We have a nice saying in Hebrew: "the urine has risen to his head". I have no idea what the etymology is this is, but it's kind of evocative: where there used to be common sense, arrogance and self importance have imbued with, well, piss. And without question, Richard Dawkins is taking the piss. So the urological metaphor does seem apt after all.

It's easy, when you've had a lifetime of people asking for your opinion, to be misled into thinking that you opinions matter just because they come from you. Noam Chomsky has that little problem. Martin Amis does, too. These are men (funny that) who think we should listen to them because they're them, and they've been listened to for a long time. And, you know, they're wrong.

As is Richard Dawkins. Oh, he's had a good run, with both evolutionary biology and atheism. But he knows sweet fuck all about feminism, and the toe-curlingly embarrassing spectacle of him sniping in the comment section of a blog like some aggrieved teenager must go no further. Enough, Professor Dawkins. You have nothing to say on this subject that will enrich the general discourse. You are speaking without any prior knowledge[3] on the issues.

And we know what we think in the sceptic community of people who expound their strident views without any prior knowledge of the subject, don't we? It's kind of similar to what we think of tabloids and right wing demagogue politicians, really.



[1] As in the "teach girls to say no" example. We do this already of course, where parents don't (paradoxically) opt their children out of SRE education, because the curriculum includes discussion of when to not have sex. But hey, if you can make yourself sound righteous, and make women's lives a little worse, at the expense of the pinko commie state education system, why not, right?

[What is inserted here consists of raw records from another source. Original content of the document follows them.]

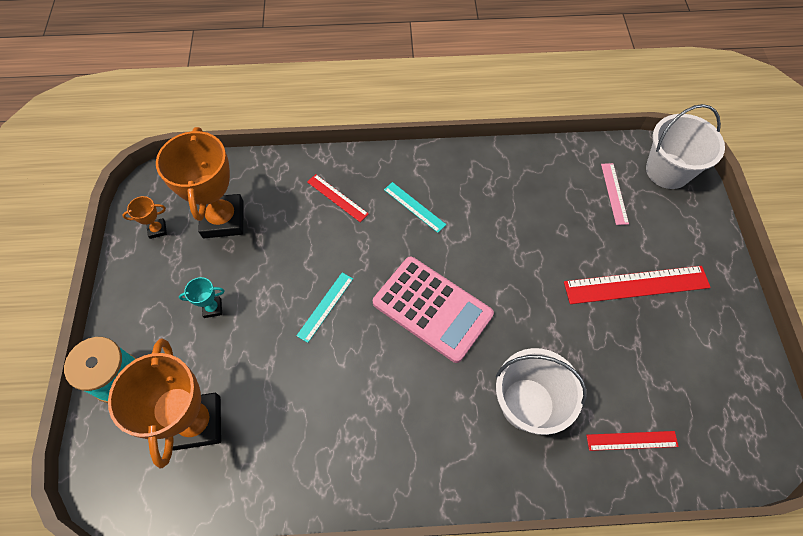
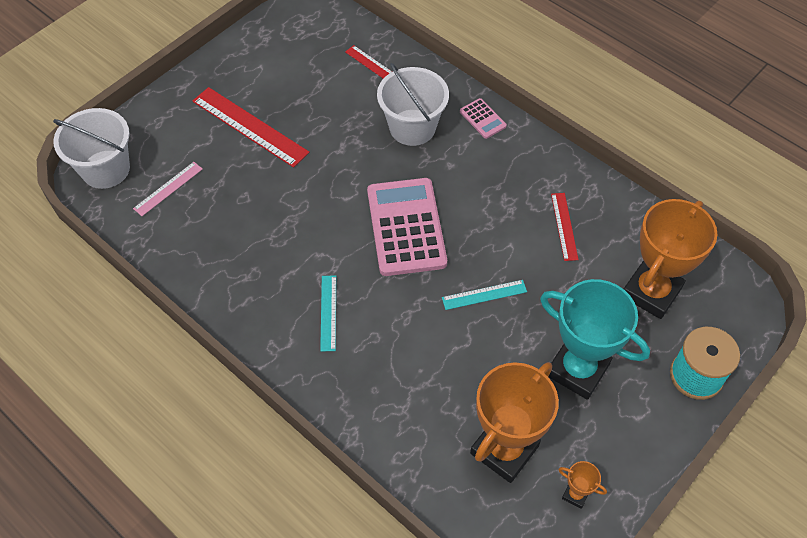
camera: 135 degrees left, 5 degrees down
(212, 308) = (577, 370): turquoise trophy -> turquoise trophy, size x2.39
(337, 197) = (382, 379): red ruler -> red ruler (564, 226)
(483, 474) = (482, 119): none -> pink calculator

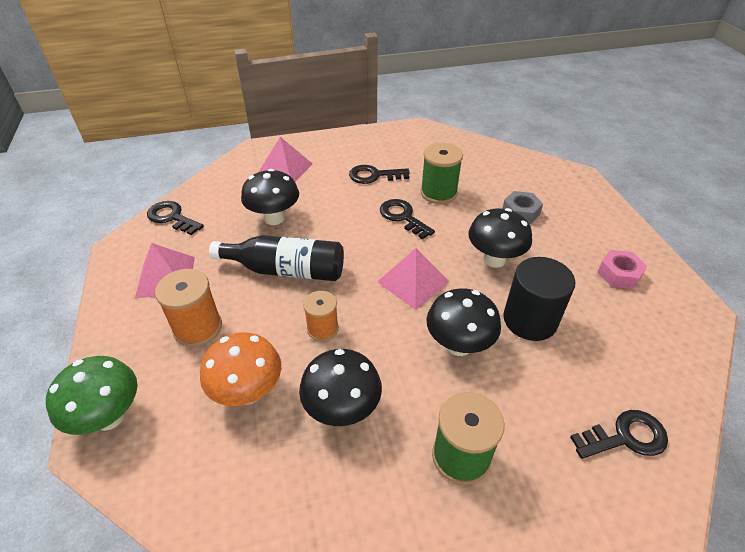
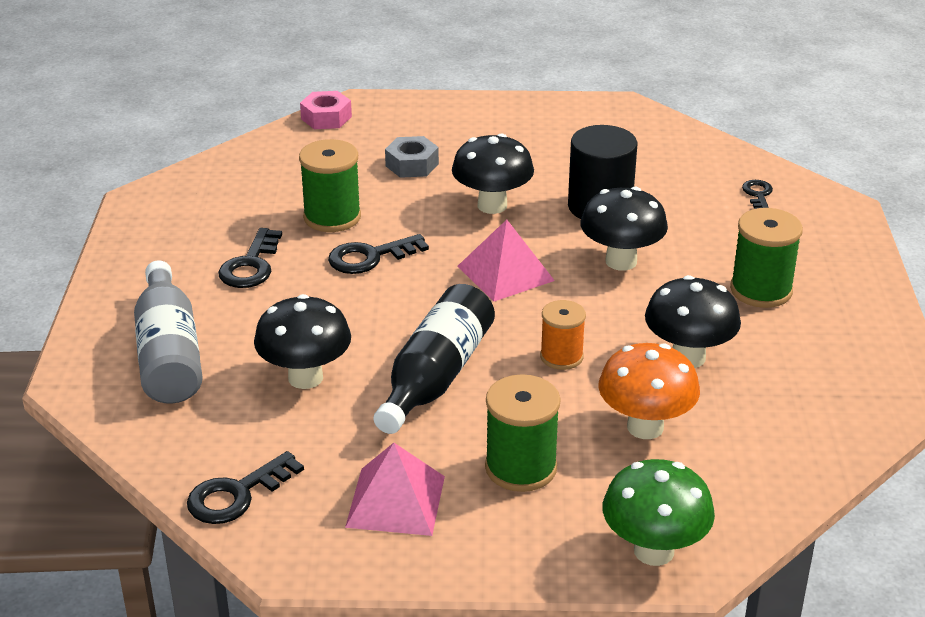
camera: 75 degrees left, 10 degrees down
(198, 328) = (521, 468): orange spool -> green spool
(284, 169) = (169, 354): pink pyramid -> grey bottle
(619, 274) = (553, 133): pink nut -> pink nut (326, 118)
(625, 437) = (758, 195): black key -> black key, size x0.62

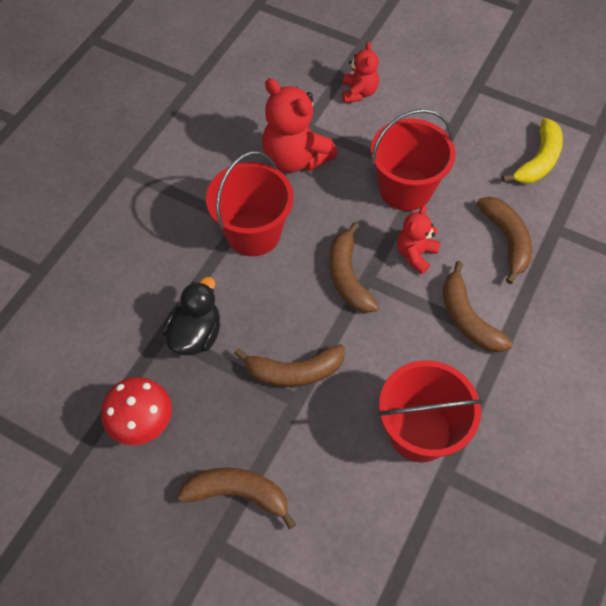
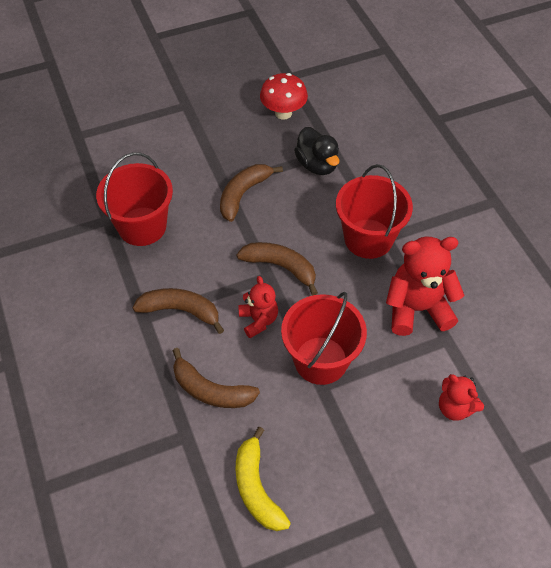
camera: 130 degrees right, 5 degrees down
(238, 494) = (201, 128): brown banana -> none

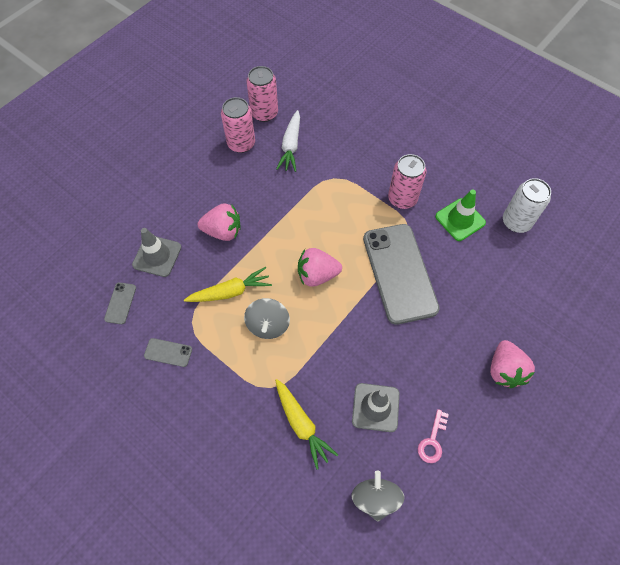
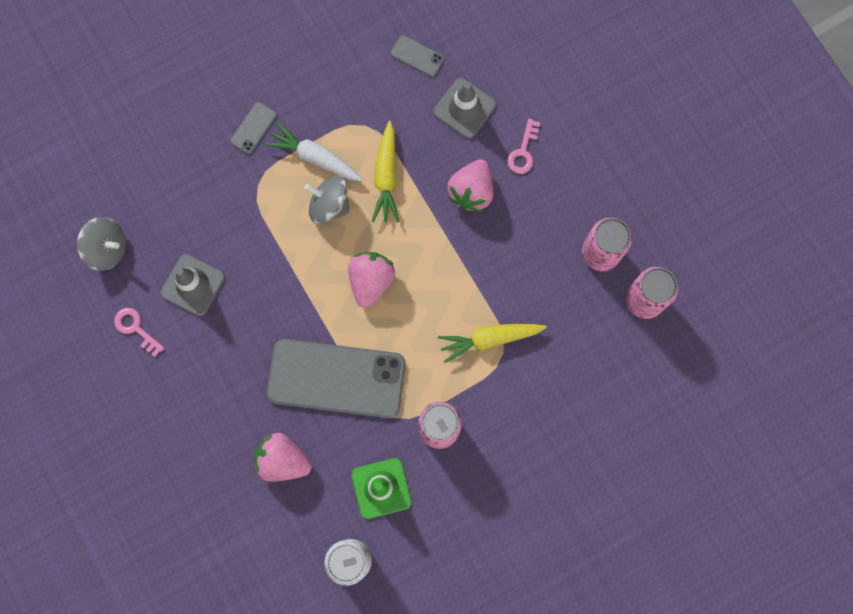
camera: 110 degrees right, 15 degrees up
(168, 352) = (338, 92): grey phone -> grey phone (253, 128)
(181, 208) = (523, 151): none -> pink key
(291, 146) = (574, 316): white carrot -> white carrot (315, 157)
(301, 424) = (206, 203): yellow carrot -> yellow carrot (490, 339)
(504, 370) = (175, 442): pink strawberry -> pink strawberry (283, 460)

[2]Misogyny is the biggest theme in advertising; 70% of all purchasing decisions are made by women, and advertisers have met the challenge of convincing women to choose their products by playing on and enhancing the feelings of inadequacy and self-hatred. From the cosmetics industry to toilet bleach to scented candles, the message is the same: women are dirty and unacceptable unless they spend money on our products. And advertisers own the media. Its only currently viable model for distributing mass media at a profit, which is exactly why a) The New of the World could not continue once advertisers began to pull out, and b) Murdoch is desperate for control of BSkyB and its lucrative pay per view revenue stream (to break free of advertisers).

[3] Before anyone jumps up to accuse me of not knowing anything about Richard Dawkins' feminist educational credentials: nobody who's read more than a couple of blog posts about feminism in their life would employ either the "you haven't got it as bad as some other women, so shut up" or the "there are much more important topics to discuss than your piddling little problems, so shut up" gambits. Because feminists don't tell women to shut up, duh. He did both in one paragraph, so: stupid.